Your songs have always had a journalistic quality to them.
I started out as a reporter – births, deaths and marriages – then I got kicked out. In those days you had to know shorthand and typing. And while the typing wasn’t a problem, shorthand? No. It’s like Chinese.
When you were grafting for the local paper did you harbour actual ambitions to pursue a serious writing career?
No, I was just wandering aimlessly. I certainly had no idea of being a singer until I heard Jerry Lee Lewis. Then, and still, compared to the kind of people I heard on the radio I couldn’t sing, so that wasn’t even an option. I was just trying to make a living.
You’re increasingly utilising historical subject matter for your material: the title track of Fingers Crossed is about press-gangs, and Bow Street Runners about the foundation of policing.
Well, I can’t sing boy-girl ‘You left me, you asshole’ songs any more – I’m seventy-seven, for Christ’s sake – so I’ve got to find subject matter that’s somewhat dignified. On the last album, I did a song calledWild Bunch because I got a riff in my head and the only thing that seemed to fit was Wild Bunch. I was thinking: “I don’t want to do this, because this is heavy precising: a three-hour movie into a four-minute song.” But nothing else came, so I had to go with it in the end.
So you’ve got no control over this gift that keeps on giving?
The older I get, the more I think that’s true. I really do sit down blank and what generates the ideas is, to me, magic. There’s a kind of stillness sometimes and then it comes to you like a soundtrack. If you could figure out what it was, it’d be great. But nobody can.
What’s your abiding memory of former Mott drummer Dale ‘Buffin’ Griffin, who died in January?
You couldn’t tell him anything – he was going to do what he was going to do. He was a lovely bloke who just got wiser and more erudite as he got older. When we did the reunion dates in 2009, though he was ill [Buffin was diagnosed with early-onset Alzheimer’s in 2008] there were times there when he was clear, lucid and marvellous to talk to.

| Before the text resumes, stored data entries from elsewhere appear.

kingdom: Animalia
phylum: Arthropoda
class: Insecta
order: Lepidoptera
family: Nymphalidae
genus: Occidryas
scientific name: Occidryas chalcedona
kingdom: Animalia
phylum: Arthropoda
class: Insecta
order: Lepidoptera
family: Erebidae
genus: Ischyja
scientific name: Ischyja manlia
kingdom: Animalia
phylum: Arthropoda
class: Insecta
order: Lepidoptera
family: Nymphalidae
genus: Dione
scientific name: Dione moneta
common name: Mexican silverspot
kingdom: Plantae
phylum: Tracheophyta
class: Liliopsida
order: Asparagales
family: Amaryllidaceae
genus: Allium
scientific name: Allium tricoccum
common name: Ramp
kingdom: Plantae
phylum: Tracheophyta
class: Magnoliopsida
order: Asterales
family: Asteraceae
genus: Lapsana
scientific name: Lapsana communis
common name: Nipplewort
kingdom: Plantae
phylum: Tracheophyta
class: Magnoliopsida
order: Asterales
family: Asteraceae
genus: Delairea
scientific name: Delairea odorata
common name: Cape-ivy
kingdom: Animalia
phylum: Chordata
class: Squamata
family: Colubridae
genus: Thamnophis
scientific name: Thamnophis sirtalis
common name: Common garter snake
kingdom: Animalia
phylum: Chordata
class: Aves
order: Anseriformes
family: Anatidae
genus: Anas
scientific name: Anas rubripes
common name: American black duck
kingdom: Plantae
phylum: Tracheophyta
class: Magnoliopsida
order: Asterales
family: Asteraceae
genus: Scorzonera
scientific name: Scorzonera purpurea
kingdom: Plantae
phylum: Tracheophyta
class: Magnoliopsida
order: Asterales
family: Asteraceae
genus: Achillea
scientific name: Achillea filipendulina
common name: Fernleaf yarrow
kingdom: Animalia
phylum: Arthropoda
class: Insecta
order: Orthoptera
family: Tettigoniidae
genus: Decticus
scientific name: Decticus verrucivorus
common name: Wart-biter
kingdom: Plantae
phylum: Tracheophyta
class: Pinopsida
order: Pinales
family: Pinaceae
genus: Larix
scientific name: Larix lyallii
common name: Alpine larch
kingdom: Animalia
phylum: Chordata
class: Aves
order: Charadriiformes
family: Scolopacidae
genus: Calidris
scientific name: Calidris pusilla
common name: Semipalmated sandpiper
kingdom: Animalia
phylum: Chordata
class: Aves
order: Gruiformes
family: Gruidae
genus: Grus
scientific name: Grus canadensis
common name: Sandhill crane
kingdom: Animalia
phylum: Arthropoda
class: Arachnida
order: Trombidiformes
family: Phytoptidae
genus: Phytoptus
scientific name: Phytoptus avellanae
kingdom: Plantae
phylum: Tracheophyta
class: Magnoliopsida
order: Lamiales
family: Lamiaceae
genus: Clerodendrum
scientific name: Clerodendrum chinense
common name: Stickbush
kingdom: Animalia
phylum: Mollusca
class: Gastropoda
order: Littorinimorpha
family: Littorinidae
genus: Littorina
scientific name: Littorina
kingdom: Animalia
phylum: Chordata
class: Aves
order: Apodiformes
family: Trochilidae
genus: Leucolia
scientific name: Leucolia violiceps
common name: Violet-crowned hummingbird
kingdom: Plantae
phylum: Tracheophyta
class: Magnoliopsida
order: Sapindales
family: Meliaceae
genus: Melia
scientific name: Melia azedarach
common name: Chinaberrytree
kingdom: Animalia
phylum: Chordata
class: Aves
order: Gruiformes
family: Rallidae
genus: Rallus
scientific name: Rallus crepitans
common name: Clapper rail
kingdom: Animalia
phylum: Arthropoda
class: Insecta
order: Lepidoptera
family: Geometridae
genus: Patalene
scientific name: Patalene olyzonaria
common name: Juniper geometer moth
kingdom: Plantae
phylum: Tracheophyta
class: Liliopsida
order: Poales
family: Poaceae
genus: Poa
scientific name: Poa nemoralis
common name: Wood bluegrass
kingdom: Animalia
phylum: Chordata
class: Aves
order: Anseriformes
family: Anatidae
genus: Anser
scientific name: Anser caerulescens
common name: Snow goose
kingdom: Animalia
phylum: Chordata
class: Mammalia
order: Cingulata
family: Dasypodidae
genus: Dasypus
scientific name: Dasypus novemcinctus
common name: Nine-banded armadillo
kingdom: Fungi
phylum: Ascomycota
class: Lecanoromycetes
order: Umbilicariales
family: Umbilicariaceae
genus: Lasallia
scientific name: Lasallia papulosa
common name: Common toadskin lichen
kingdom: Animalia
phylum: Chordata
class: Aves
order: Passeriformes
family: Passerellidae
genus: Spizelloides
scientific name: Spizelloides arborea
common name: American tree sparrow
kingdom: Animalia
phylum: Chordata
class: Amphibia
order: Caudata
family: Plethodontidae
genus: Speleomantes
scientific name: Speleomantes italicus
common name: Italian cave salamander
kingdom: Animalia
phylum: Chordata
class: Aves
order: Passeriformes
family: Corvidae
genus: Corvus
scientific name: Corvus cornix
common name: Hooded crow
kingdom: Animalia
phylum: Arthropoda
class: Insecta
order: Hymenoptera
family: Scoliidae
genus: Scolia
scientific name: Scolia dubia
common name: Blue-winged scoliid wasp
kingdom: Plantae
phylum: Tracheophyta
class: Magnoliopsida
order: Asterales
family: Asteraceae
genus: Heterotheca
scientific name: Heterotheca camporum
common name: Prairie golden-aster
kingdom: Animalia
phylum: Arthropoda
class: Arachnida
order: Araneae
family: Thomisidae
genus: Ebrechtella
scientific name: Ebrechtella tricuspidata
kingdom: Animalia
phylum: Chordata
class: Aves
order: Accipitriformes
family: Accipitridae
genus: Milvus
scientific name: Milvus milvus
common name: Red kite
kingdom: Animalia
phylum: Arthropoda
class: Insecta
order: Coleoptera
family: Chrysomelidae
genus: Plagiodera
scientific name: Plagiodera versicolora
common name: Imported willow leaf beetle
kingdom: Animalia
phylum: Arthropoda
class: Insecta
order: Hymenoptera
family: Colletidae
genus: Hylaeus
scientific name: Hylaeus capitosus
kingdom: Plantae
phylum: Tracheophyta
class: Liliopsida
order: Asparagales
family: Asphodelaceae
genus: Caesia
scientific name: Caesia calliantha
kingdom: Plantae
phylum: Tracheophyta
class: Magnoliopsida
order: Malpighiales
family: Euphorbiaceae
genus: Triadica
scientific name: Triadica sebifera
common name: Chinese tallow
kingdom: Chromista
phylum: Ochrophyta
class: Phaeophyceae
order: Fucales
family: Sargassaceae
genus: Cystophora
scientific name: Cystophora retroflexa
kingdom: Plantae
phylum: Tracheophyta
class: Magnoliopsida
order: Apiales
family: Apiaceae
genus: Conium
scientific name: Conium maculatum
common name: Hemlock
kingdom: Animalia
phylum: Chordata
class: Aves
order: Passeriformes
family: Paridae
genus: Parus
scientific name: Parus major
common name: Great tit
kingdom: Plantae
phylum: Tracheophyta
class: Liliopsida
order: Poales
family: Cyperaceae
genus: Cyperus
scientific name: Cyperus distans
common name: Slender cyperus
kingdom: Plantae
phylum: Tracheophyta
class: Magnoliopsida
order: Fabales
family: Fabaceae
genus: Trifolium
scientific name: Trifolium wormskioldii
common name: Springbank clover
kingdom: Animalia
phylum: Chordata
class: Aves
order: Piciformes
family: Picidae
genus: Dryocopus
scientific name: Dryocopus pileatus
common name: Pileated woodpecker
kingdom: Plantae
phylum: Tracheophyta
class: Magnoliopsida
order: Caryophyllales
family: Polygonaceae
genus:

Some might argue that while many of your peers have fallen into relative irrelevance – mentioning no names, though Dylan, Jagger and Townshend are all younger than you – you’re still producing work that’s as strong as ever.
Those guys have had a lot of success, made a lot of money, so maybe the hunger might have gone from them a little bit. And me? I was never that popular, so I’m still hustling [laughs].
If Bruce Johnston writes the songs that make the young girls cry, you write the songs that make the grown men cry. Is that the secret of your success?
I dunno. But it’s very moving to move someone to tears. I usually say: “It’s not that bad, mate.” But it’s really flattering.
Maybe you articulate how real people feel because, having worked in those factories, you’ve lived a real life yourself.
Yeah, I remember that [laughs]. I was really working class back then, but I haven’t been working class in a while. But at that time? Yeah, straight out of the factory, straight onto the stage.